Le même exercice avec "Environnement", "Social", "Responsable", "Responsabilité", "Charité", "Emission", "Recycle" (et le même souci avec LVMH et Prada). Lecture : "les 7 mots précités apparaissent près de 600 fois dans les rapports 2018 d'Hermès contre moins de 200 fois en 2012".
 
 
 Cliquer pour agrandir (Graphique réalisé par Bernstein)
 
Il ressort clairement que le discours des grandes marques évolue. "A ce stade, il reste à prouver que les consommateurs sont sensibles à cela, et qu'ils sont capables d'en prendre la mesure", tempère Solca, qui a moins de doutes sur les générations futures : elles sont de plus en plus réceptives à ce type d'argument. Mais comment le traduire dans l'analyse financière ? Le spécialiste a inclus la préparation de la production du futur dans les critères qui lui permettent de définir la qualité à venir des marques de luxe (à ce titre, relisez les ingrédients qui font le succès d'une marque). Il estime en effet que les entreprises vont devoir se préoccuper de plus en plus de ces éléments, et pas seulement avec des pirouettes narratives.
 
A l'heure actuelle, le secteur a largement recours à l'externalisation de la production, ce qui pose un certain nombre de problèmes. Bernstein voit par exemple trois questions majeures pour l'avenir :
  • Qui produit actuellement et comment ? Cette question n'est pas nouvelle. "Quand on regarde l'industrie du cuir en Toscane ou celle de la chaussure en Vénétie, par exemple, on constate un accroissement continu du fabriqué en Italie par des chinois". Les conditions de travail des employés chinois en Italie posent par exemple question. Il reste pas mal de place pour une amélioration, estime l'analyste, qui connaît très bien le problème pour avoir dirigé pendant plusieurs années une entreprise transalpine du secteur.

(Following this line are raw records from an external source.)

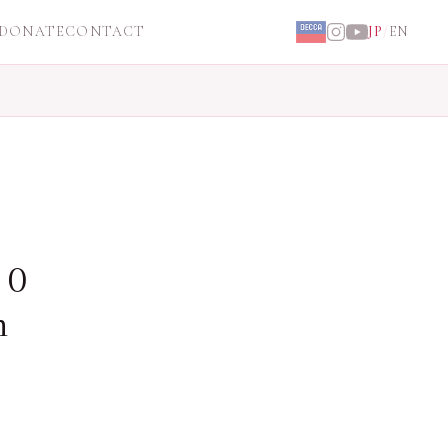
DONATE
CONTACT
JP
/
EN
３０
n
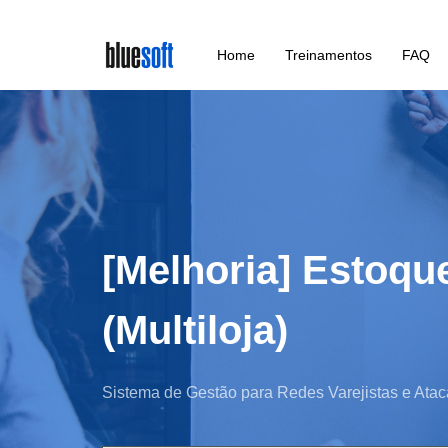
Skip
Home
Treinamentos
FAQ
to
main
content
[Melhoria] Estoqu
(Multiloja)
Sistema de Gestão para Redes Varejistas e Atac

  • Où sont produits les biens ? L'origine des produits est, la plupart du temps, tenue secrète par les marques de luxe, sauf lorsque c'est un argument puissant. Et même quand c'est le cas, les réglementations en place permettent de qualifier de "made in quelque part" un produit même si une petite partie de sa valeur ajoutée est créée dans le pays même.
  • Est-ce que les personnes qui produisent les biens luxueux sont convenablement rémunérées pour cela ? Les travaux du bureau d'études montrent, ce qui est plutôt logique, que les marques de Luxe peuvent plus facilement mettre la pression sur leurs sous-contractants que sur leurs propres employés. Les sociétés du compartiment "Hard Luxury" (joaillerie, horlogerie) sont en général en avance dans l'intégration, car leur processus de fabrication demande une intensité capitalistique plus élevée. À l'inverse, les entreprises du "Soft Luxury" (Cuir, prêt-à-porter…) en sont à des stades très différents : par exemple, Hermès affiche un très haut degré d'intégration de la production (i.e. la société produit essentiellement dans ses propres unités, d'ailleurs baptisées, ce n'est pas innocent, ateliers ou manufactures). LVMH est à peu près au milieu du gué, tandis que des marques comme Prada et Kering sont plus en retard, bien qu'elles fassent manifestement des efforts pour redresser la barre.
 
Sur cette thématique, Bernstein apprécie Hermès et LVMH, qui sont en avance sur la concurrence, même si ce ne sont pas ses dossiers préférés du moment. Luca Solca reste persuadé que les investisseurs de long terme doivent prendre en compte ces paramètres éthiques et environnementaux pour valoriser une action.